Money market mutual funds can have a zero yield in some cases though breaking the buck can happen in some cases as noted on Wikipedia:

The first money market mutual fund to break the buck was First Multifund for Daily Income (FMDI) in 1978, liquidating and restating NAV at 94 cents per share. An argument has been made that FMDI was not technically a money market fund as at the time of liquidation the average maturity of securities in its portfolio exceeded two years.[7] However, prospective investors were informed that FMDI would invest "solely in Short-Term (30-90 days) MONEY MARKET obligations." Furthermore, the rule, which restricts the maturities which money market funds are permitted to invest in, Rule 2-a7 of the Investment Company Act of 1940, was not promulgated until 1983. Prior to the adoption of this rule, a mutual fund had to do little other than present itself as a money market fund, which FMDI did. Seeking higher yield, FMDI had purchased increasingly longer maturity securities and rising interest rates negatively impacted the value of its portfolio. In order to meet increasing redemptions the fund was forced to sell a certificate of deposit at a 3% loss, triggering a restatement of its NAV and the first instance of a money market fund "breaking the buck".

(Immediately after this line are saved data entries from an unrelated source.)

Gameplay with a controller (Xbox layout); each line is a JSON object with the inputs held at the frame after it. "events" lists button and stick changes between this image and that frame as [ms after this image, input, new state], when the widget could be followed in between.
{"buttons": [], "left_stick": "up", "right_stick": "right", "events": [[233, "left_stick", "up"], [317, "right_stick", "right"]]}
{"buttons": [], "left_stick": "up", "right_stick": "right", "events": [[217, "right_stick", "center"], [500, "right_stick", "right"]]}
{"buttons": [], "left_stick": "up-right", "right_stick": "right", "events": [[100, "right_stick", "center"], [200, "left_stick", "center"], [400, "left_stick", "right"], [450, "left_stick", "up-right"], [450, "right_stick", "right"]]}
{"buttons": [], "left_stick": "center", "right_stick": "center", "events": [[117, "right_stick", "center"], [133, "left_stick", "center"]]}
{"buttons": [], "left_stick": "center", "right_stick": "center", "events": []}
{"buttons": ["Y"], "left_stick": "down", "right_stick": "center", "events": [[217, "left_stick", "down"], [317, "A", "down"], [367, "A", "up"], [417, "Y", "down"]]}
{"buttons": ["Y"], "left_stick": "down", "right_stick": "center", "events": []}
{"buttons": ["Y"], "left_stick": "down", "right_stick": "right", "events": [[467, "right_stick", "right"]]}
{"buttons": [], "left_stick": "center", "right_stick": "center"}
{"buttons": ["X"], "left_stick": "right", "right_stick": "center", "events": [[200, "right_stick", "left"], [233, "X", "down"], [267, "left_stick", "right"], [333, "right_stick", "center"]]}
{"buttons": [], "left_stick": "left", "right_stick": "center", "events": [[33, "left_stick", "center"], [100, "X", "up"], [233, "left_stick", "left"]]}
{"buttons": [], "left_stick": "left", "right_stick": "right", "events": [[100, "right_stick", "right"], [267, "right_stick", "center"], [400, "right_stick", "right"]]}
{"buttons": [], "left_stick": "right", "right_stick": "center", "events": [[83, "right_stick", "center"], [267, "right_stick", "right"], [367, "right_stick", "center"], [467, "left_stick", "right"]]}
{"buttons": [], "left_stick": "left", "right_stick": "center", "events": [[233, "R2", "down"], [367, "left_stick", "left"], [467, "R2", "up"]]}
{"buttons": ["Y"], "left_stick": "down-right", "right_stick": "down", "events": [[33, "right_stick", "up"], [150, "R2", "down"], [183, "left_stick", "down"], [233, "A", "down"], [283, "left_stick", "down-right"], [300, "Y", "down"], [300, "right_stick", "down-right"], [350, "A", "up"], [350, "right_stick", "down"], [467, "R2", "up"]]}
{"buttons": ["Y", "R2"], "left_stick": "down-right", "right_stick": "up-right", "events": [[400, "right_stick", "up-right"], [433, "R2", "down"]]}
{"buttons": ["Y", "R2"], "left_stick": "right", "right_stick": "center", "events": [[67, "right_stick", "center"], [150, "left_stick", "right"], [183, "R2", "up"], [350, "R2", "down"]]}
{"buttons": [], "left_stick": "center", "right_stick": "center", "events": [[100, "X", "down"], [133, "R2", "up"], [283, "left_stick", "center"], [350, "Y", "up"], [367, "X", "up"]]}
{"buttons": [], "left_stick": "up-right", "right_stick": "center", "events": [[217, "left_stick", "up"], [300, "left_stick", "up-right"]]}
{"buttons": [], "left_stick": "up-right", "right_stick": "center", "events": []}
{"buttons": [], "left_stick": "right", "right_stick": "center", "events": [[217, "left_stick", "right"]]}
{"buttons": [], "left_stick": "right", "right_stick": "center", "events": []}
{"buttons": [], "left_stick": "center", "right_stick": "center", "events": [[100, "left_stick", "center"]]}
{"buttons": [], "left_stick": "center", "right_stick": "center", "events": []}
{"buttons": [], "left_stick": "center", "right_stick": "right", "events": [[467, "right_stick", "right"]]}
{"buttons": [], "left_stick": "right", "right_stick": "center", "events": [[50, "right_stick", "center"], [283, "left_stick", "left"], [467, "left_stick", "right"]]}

The Community Bankers US Government Fund broke the buck in 1994, paying investors 96 cents per share. This was only the second failure in the then 23-year history of money funds and there were no further failures for 14 years. The fund had invested a large percentage of its assets into adjustable rate securities. As interest rates increased, these floating rate securities lost value. This fund was an institutional money fund, not a retail money fund, thus individuals were not directly affected.

No further failures occurred until September 2008, a month that saw tumultuous events for money funds. However, as noted above, other failures were only averted by infusions of capital from the fund sponsors.

Thus consider how likely is Fidelity Investments prepared to have people question how safe is their money with them which is why fund sponsors rarely break the buck.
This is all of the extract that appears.